At this stage Redline is about 95% complete. I took lots of pictures just in case the painting didn't come out well and I screwed it all up. To paint Redline, I used Dupli-Color car touch-up paint available at your local Checker Auto store. It has been great so far with my past 3 car models and I will continue to use it in the future. It goes on great even for spraypaint dunces like myself. It dries to the touch in like 5 minutes outside. I put 2 layers of primer on, then sanded down the rough spots that showed through, then hit those spots with another shot or two of primer.

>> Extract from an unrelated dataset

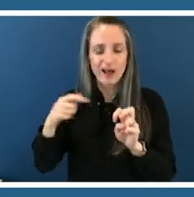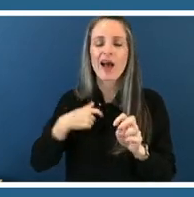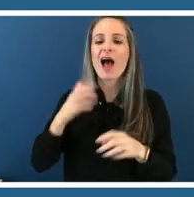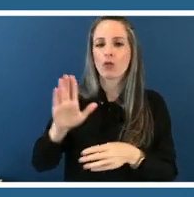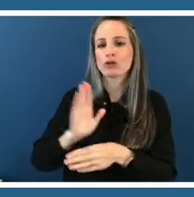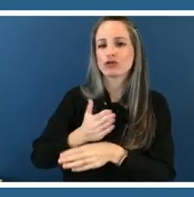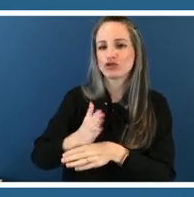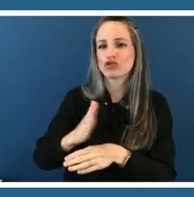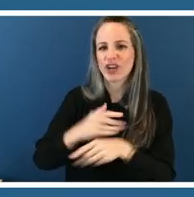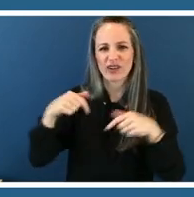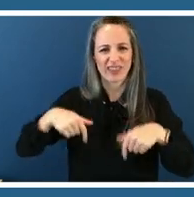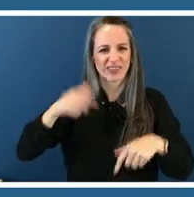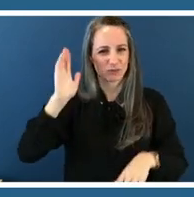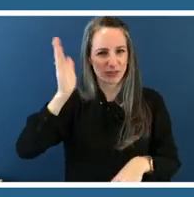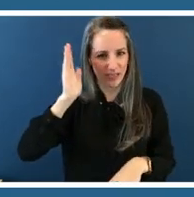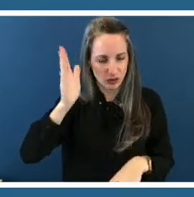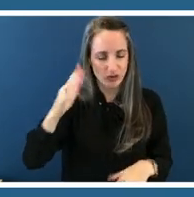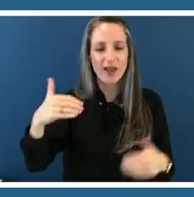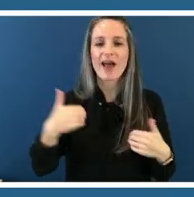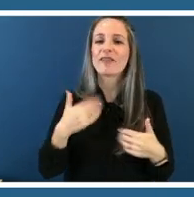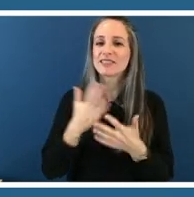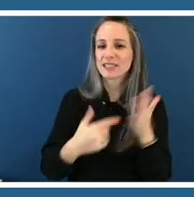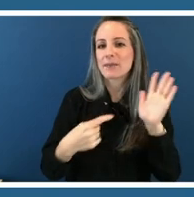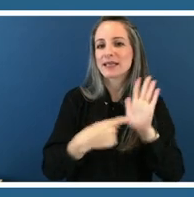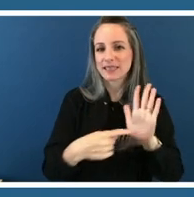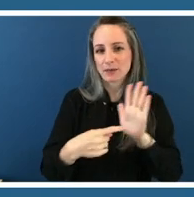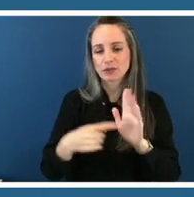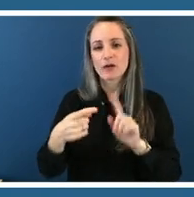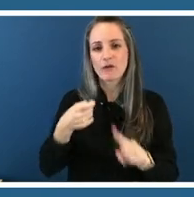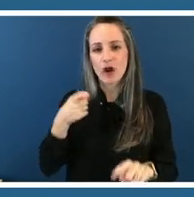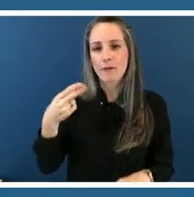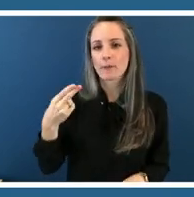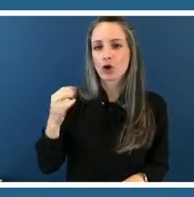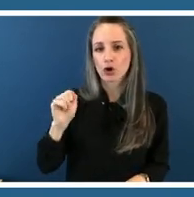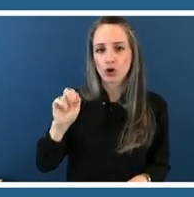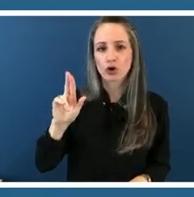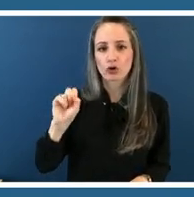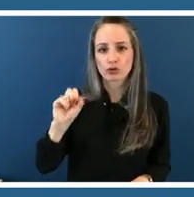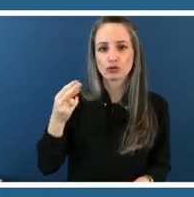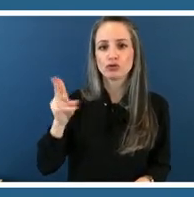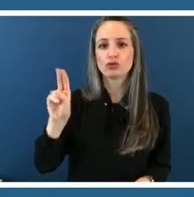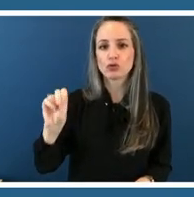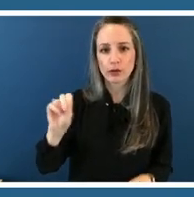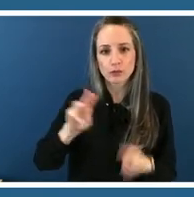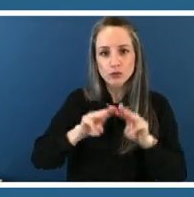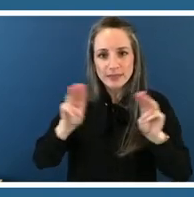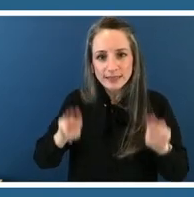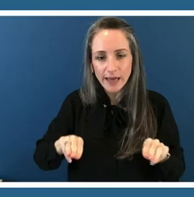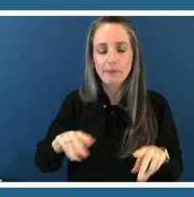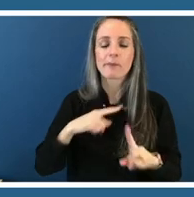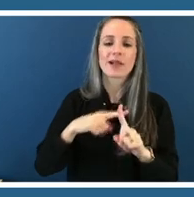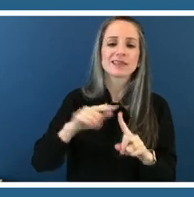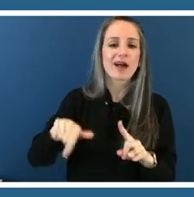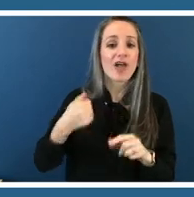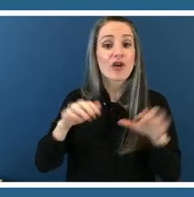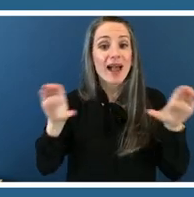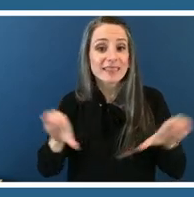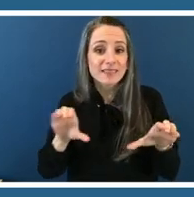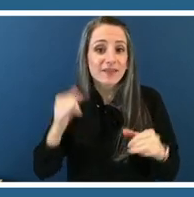public art from the hershon collection as well as some activities and questions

I used the blackest American car black I could find, and it probably got at least 3 coats of that. Then two coats of clear finish. A few spots have rubbed or chipped off due to high movement or grinding. I didn't take into account the parts that ground together so perfectly would chip off paint. The joints that were a tad loose cinched up nicely though. For touch-ups and smaller parts I used some Model Master gloss black, and then regular Testors with the damned "Nev-R-Open" caps. The only problem with using car paint is that other paints don't stick to it very well, so you have to give it another shot of clearcoat or not fidget with it too much. On the right-front fender of Chargers there is a little Dodge emblem, so to be authentic I made one. To show you how small this thing is I took a picture with my macro setting through the magnifying glass and next to the head of a pin. I made at least 3 of these but I kept losing them because I work so close to the edge of my desk. I sanded it very thin and it looks authentic on the fender.
The wheels, as previously discussed, were taken from a Maisto car, costing roughly $3.00 or so. This gave me a nice set of actual rubber tires and solid rims to build on. I used my Dremel to bore out the top part of the wheel, and cleaned up the rest with an X-Acto. The custom rims I made are based off of what my '69 Charger model has, which are stolen from a Ford F-150 truck model that didn't pan out like 10 years ago (if all of my models turned out great, I wouldn't have any spare parts!) Just like everything else, I layered plastic, drilled little holes with the X-Acto knife tip, and glued carefully. Carving circles in a circular pattern around a circular hub is more difficult than I imagined. They are attached to the figure by small black screws, and then I added a little bit of grease to help them spin.